**Article**
What also struck me was how full of joy and excitement the lesson had been, together with deep thinking and mathematical contemplations: the smiles and lit-up eyes when they came up with a conjecture, and then the realisation that their conjecture actually held true (at least for a while!). They gleamed with pride and a sense of achievement, and so did I!

 Pause for thought When you did the activity with your students, what responses from students were unexpected? Why?What questions did you use to probe your students’ understanding? What did you learn about their understanding? Did you modify the task in any way? If so, what was your reasoning for this?

## 3 Embodying mathematics

‘Body mathematics’ is a technique that requires the student to physically experience the mathematics that they are learning about. This is also known as ‘embodiment’, or giving concrete form to an abstract concept. The concept of embodied cognition is that of using the body to shape the thinking of the mind (Dreyfus, 1996; Gibbs, 2006). Embodying mathematics can:

• overcome the barrier of seeing mathematics as a theoretical subject, far removed from the student’s life experiences
• build more imagery for mathematical concepts
• get an emotional, and playful, link with mathematical properties.

In Activity 2 you worked with your students on large measurements. The next activity takes this a step further: working outside with large measurements again, but also requiring students to be the mathematics – to represent mathematics in a bodily form. Students will be asked to represent a point on the circumference of a circle and then to construct the centre of that circle precisely. Consequently each student/point has to be convinced they actually are at the same distance from the centre as all the others. The activity requires students to stand up for their rights and let their voice be heard when they think they are being discriminated against by not being the same distance from the centre as all the other circumference points. This type of activity is not easy to manage the first time you try it, but if you persist your students will gain more sense of mathematical properties.

**Stored data**
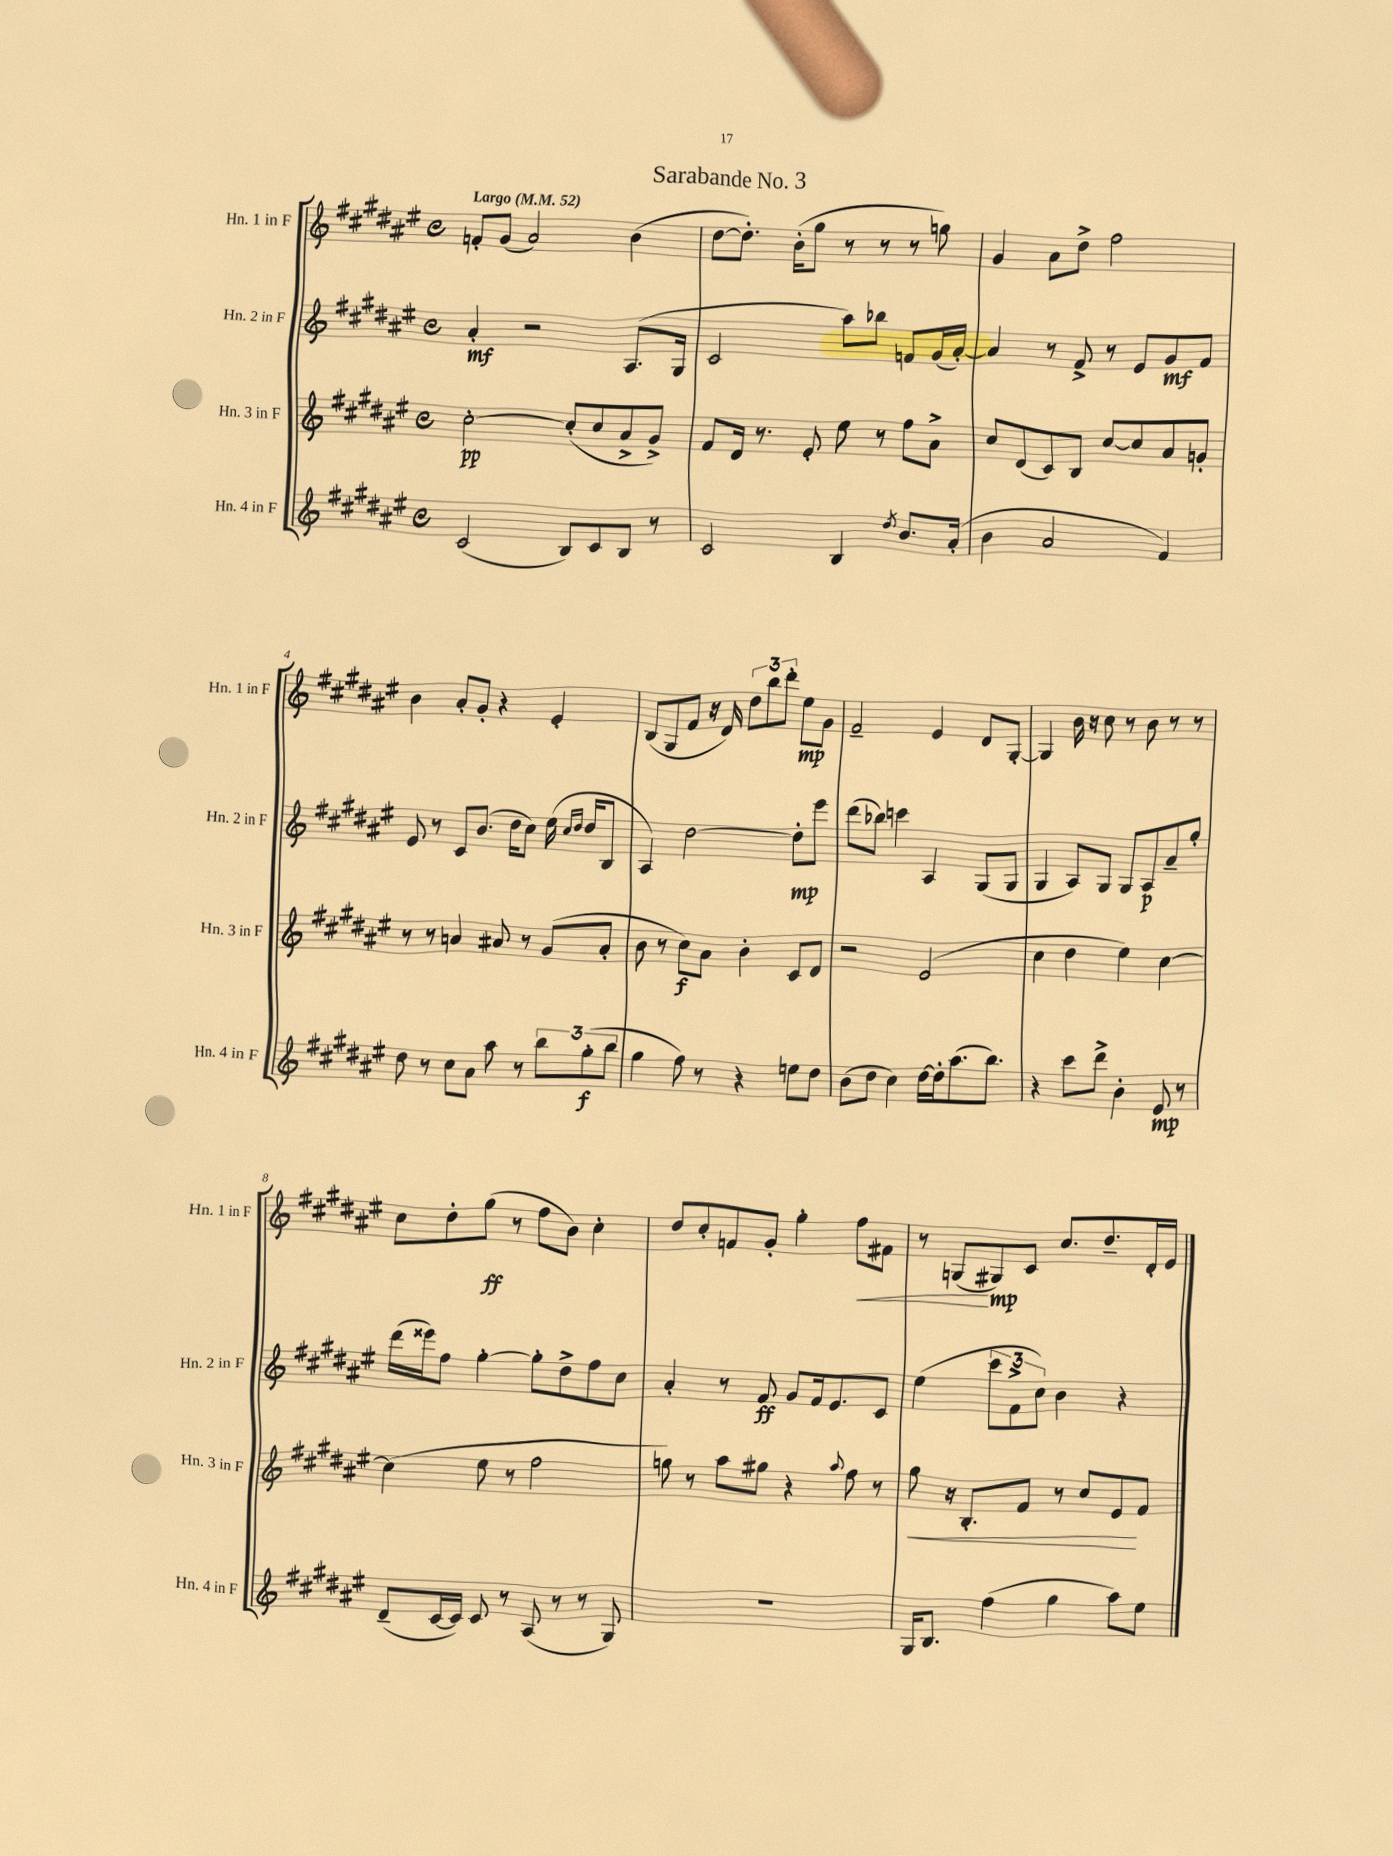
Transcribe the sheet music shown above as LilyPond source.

**Direction 1**
In the passage on embodying mathematics, what other name is given to "body mathematics"?
**Direction 2**
Continue the passage on embodying mathematics from its last sentence.

**Response 1**
Embodiment

**Response 2**
### Activity 3: Being mathematics

#### Preparation

For this task you will need enough space for all of the students to hold hands and stand in a circle, with some more space outside the circle to be able to enact the construction of its centre. This task is to embody constructing the centre of a circle using ‘a perpendicular bisector of a chord pass[ing] through the centre of a circle’, as discussed in the textbooks for Class IX. If you think the group is too large to be able to complete the discussions they are asked to have in this task, it might be a good idea to ask them to discuss their ideas first in groups of three before sharing them with the whole class. You might need some rope or string, a ball, and a whistle.

#### The activity

• Tell your students: ‘The purpose of this activity is to identify the student that can run the fastest in the class.’Ask your students to all hold hands and stretch as much as they can to form the largest circular arrangement possible.
• Once the students are standing in a circular formation, pick a student at random and ask: ‘Can you put a ball inside the circle so that it is at the same distance from every student, as precisely as possible? If you place the ball at the wrong spot, you cannot compete later on in this activity.’ (But they could still act as ‘judges’ in the competition.)
• As soon as the ball is placed, tell the other students: ‘It is in your interest to reduce competition if you want to win. Can you convince us that the ball is not at the same distance from every one on the circumference so the student who placed the ball can be eliminated from the competition?’
• After a couple of students have been eliminated, pose the following question: ‘How can you locate with more precision and certainty the centre of the circle that you have formed? Can we come up jointly with a way to place the ball exactly at the centre?’
• Ask them to discuss this in twos and threes; then ask some groups to share their ideas with the whole class. After each group shares its ideas, ask the class whether they would be convinced that this is a good method. There is no need to ask all the groups to tell the class their ideas; after two or three have spoken, ask if anyone has a very different idea to those already given. If no one thinks of using construction with chords and perpendicular bisectors, it might be useful to give them a hint (but without telling all!) such as: ‘Now there was this kind of magical construction tool, called a bisector …’
• Ask them how they would do that construction, and what assumptions they would need to make because they are doing it outside using their bodies and on a large scale; then actually do it.
• When the ball has been placed in the centre of the circle correctly, blow a whistle to signal that the remaining students should run towards it and kick it. The first one to kick the ball wins the contest.

### Case Study 3: Mrs Bhatia reflects on using Activity 3

Oh, they loved the competition element of this task! It made them so eager to think and come up with ideas. They all thought it would be so easy and simple to find the centre of the circle.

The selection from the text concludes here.